Evening at Rackham highlights 100th anniversary of motion picture

The University Record, December 10, 1996

Evening at Rackham highlights 100th anniversary of motion picture

By Bernie DeGroat
News and Information Services

As the centennial year of the birth of the motion picture comes to a close, the University will celebrate the history and mystique of film during the Evenings at the Rackham lecture series at 7 p.m. Wed. (Dec. 11) in the Rackham Building Auditorium.

Free to the public, “The Power and the Pleasures of the Movie” will feature talks by scholars and poets who will use film clips for illustration.

“Arthur Miller has called film `the single great cultural invention of this civilization,'” says Nancy Cantor, dean of the Rackham School of Graduate Studies. “How and why it touches our lives is often mysterious, and that is reason enough to probe its icons, its texts, its technology and its profound impact on our lives. In this centennial year, Rackham takes pleasure in sponsoring a forum for the better understanding of cinema past and cinema present.”

Featured presentations include:

“Movie Theaters” by William Paul, associate professor of film and video and author of Ernst Lubitsch’s American Comedy, Laughing Screaming: Modern Hollywood Horror and Comedy, and a forthcoming book on movie theater architecture and the development of Hollywood cinema.

“Propaganda and Propagation in Silent Film: The Black Stork, 1916-1928″ by Martin Pernick, professor of history and author of the new book The Black Stork, which looks at eugenic euthanasia in American medicine and film.

“Birmingham Brown’s Turn” and “Hattie and the Power of Biscuits” by Thylias Moss, professor of English, winner of a 1996 Guggenheim Fellowship and author of the recent collection of selected poems Small Congregations.

“Flat, Dusty and Dull: Westerns and the Secret Cinematic Pleasures of a Girlhood in Lubbock, Texas” by Gaylyn Studlar, director of the Program in Film and Video Studies, professor of English and women’s studies, and co-editor of a forthcoming book on the westerns of John Ford.

“Femininities in the Fifties: Ambiguity in the Star Image `Kim Novak'” by Jackie Byars, associate professor of communication and co-director of film studies at Wayne State University, and an expert on feminist film theory and criticism and Hollywood melodramas of the 1950s.

“Superman: A Film Review in the Form of a Poem” and “In Person: Bette Davis” by Laurence Goldstein, professor of English, editor of the Michigan Quarterly Review, and author of The American Poet at the Movies: A Critical History and The Movies: Texts, Receptions, Exposures.

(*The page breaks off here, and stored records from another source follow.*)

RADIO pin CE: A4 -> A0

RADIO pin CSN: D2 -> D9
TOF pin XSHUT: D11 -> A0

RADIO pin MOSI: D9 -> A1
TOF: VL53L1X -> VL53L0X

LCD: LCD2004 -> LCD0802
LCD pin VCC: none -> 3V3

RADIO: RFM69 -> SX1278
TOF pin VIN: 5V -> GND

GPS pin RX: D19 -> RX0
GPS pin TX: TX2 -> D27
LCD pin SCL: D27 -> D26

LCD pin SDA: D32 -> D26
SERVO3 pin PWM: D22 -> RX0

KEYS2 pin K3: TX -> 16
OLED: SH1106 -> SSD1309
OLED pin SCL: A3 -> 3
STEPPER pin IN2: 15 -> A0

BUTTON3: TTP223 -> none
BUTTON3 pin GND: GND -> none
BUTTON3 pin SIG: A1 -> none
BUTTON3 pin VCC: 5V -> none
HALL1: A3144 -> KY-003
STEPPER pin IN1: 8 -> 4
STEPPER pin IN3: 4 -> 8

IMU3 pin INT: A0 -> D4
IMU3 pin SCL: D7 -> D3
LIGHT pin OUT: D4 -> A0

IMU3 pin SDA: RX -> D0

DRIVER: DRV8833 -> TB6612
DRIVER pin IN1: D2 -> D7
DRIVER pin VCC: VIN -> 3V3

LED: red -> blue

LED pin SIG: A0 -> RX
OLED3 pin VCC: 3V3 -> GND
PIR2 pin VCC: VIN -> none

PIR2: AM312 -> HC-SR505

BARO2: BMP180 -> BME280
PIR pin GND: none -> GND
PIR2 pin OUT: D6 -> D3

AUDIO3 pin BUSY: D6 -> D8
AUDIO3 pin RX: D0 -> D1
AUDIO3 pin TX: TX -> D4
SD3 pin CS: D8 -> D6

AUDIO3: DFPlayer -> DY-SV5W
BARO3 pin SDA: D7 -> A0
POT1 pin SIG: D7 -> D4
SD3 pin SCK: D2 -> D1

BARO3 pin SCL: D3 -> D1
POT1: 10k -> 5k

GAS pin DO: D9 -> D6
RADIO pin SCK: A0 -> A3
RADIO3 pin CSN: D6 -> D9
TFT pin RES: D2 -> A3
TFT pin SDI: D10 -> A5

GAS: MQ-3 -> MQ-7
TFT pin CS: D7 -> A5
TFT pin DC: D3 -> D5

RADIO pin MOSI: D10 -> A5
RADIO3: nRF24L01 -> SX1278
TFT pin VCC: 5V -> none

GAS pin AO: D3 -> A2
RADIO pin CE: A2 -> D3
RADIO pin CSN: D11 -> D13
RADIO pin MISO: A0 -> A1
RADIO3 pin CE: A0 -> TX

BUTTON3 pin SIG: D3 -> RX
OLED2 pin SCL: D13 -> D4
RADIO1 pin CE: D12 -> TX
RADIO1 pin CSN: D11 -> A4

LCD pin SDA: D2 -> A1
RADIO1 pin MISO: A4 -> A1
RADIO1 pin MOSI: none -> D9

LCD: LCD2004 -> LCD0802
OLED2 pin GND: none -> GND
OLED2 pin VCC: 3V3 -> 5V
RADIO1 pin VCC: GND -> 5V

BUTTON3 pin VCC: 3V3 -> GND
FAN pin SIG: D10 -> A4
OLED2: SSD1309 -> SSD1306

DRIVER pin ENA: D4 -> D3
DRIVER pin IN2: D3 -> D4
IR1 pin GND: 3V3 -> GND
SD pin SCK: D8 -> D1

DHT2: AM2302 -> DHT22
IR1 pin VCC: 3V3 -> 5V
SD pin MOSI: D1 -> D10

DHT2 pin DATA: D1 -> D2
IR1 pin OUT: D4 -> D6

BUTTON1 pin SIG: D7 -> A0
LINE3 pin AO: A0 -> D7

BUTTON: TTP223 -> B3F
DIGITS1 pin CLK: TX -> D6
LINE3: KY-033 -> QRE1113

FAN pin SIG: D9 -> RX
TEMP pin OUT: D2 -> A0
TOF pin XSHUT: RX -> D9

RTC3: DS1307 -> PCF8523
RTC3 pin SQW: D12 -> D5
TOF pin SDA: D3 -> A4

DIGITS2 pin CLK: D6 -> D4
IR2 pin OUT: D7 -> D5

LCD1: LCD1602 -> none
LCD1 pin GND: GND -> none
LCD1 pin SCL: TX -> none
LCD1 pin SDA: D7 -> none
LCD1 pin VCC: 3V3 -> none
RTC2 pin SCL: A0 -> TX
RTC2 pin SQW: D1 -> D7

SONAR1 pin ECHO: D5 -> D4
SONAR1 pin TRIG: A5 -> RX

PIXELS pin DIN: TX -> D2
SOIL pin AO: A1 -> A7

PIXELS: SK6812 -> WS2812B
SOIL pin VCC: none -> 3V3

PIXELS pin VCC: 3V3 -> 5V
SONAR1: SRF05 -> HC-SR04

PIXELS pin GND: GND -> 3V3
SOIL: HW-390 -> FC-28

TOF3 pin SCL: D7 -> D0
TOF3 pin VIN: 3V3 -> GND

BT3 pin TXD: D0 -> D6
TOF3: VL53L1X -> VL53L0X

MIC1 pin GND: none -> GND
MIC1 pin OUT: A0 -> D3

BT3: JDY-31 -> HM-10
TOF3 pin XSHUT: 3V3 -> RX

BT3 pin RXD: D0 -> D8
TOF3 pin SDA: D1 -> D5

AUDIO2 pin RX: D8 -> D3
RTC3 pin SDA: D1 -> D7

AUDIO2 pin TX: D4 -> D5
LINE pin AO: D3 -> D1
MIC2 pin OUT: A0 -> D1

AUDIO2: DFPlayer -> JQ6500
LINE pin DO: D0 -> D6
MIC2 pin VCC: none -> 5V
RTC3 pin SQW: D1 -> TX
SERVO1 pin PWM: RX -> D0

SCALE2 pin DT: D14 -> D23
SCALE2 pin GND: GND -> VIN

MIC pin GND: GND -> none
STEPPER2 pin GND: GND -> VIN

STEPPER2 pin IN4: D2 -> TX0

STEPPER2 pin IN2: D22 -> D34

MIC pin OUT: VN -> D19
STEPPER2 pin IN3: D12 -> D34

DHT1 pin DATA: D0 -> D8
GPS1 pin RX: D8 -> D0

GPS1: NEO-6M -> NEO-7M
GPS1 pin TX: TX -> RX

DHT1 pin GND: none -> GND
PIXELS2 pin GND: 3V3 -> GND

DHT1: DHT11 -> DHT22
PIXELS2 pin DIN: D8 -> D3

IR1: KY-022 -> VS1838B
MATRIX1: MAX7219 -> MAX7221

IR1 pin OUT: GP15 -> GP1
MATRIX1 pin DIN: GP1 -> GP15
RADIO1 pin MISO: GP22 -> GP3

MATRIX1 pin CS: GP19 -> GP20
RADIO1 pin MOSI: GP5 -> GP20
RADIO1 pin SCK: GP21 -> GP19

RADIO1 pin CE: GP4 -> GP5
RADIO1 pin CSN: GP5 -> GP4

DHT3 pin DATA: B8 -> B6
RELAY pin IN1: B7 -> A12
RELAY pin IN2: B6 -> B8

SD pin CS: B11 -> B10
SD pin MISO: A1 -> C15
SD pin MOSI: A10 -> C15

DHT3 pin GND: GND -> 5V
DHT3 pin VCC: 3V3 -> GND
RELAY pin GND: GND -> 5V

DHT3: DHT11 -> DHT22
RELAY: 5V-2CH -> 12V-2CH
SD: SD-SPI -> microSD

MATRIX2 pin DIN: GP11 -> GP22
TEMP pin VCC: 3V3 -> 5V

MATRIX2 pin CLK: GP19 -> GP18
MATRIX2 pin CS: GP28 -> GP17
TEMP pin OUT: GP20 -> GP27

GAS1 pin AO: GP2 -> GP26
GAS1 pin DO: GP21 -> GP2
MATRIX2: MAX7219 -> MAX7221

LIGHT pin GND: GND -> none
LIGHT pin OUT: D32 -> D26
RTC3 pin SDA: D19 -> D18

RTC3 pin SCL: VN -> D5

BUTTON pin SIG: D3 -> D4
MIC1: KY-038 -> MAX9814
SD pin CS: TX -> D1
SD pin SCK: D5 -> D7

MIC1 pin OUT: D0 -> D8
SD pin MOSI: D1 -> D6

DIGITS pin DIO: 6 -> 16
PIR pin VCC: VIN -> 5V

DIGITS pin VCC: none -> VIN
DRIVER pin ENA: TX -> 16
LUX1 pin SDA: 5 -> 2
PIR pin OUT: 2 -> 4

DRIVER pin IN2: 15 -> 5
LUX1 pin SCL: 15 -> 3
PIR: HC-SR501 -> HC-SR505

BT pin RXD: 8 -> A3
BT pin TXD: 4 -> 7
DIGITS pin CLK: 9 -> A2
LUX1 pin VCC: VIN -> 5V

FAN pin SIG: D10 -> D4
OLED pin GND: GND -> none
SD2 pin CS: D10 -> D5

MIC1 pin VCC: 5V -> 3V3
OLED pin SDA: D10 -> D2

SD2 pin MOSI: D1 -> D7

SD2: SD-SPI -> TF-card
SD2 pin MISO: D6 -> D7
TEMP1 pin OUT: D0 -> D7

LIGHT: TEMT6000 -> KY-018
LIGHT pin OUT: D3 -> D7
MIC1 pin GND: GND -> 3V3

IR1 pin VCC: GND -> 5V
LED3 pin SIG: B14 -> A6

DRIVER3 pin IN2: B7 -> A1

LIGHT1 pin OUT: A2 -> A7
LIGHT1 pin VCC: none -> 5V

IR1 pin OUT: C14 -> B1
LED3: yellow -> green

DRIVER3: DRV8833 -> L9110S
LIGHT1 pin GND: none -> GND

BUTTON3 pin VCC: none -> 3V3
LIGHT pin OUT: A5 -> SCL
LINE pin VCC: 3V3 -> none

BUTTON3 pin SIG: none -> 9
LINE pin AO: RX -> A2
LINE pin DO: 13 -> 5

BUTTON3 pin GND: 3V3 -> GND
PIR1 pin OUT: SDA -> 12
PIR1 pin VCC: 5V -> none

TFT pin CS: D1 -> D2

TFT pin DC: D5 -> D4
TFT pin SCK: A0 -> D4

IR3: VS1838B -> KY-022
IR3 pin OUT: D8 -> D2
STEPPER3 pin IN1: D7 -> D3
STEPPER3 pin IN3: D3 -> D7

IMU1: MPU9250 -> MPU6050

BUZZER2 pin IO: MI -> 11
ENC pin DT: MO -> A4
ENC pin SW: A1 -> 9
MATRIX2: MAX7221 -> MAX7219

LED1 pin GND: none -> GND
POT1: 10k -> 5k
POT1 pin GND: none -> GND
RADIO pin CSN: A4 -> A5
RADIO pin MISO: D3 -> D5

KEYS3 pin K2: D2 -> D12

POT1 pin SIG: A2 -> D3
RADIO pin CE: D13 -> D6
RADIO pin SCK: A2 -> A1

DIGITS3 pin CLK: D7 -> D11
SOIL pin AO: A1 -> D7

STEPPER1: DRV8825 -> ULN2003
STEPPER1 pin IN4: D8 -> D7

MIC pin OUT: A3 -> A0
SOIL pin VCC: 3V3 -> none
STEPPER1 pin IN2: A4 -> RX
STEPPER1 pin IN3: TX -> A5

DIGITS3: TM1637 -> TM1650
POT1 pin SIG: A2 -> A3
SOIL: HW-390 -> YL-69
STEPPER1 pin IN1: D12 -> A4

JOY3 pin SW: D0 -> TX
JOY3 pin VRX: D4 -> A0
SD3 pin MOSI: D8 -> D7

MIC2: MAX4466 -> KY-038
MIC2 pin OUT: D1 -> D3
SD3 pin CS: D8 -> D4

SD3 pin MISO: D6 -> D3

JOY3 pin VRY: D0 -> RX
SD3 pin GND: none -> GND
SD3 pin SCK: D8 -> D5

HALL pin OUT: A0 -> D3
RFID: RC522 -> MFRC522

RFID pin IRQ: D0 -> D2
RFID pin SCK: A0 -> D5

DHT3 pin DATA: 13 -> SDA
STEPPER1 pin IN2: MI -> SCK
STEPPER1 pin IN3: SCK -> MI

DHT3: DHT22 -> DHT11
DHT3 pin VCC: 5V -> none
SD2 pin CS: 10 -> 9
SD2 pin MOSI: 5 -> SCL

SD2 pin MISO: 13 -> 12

“In Praise of Doris Day” by Tobin Siebers, professor of English and aficionado of Doris Day movies.

“Monotony and Banality: The Economy of Jeanne Dielman” by Carina Yervasi, assistant professor of French, who currently is working on projects on the cinema, culture and politics of Europe in the 1970s and on the cinematic representations of Joan of Arc.

“Reading Bonjour Tristesse at the Florence Crittenden Home for Unwed Mothers,” “Beauty and the Beast” and “Hot Flickers, Movie Light” by Diane Wakoski, poet-in-residence at Michigan State University, whose books of poetry contain themes of Hollywood movies.

“The Czech New Wave and the Slyly Subversive Cinema of Central Europe” by Herbert Eagle, director in the Residential College, associate professor of Slavic languages and literatures, and expert on Russian and East European film.

The Evenings at the Rackham lecture series, sponsored by the Rackham Graduate School, offers “a multitude of avenues for addressing matters of scholarly but popular interest in ways that articulate, reaffirm and, at times, debate the values of the University, with a commitment to fostering the diversity of people, ideas and perspectives.”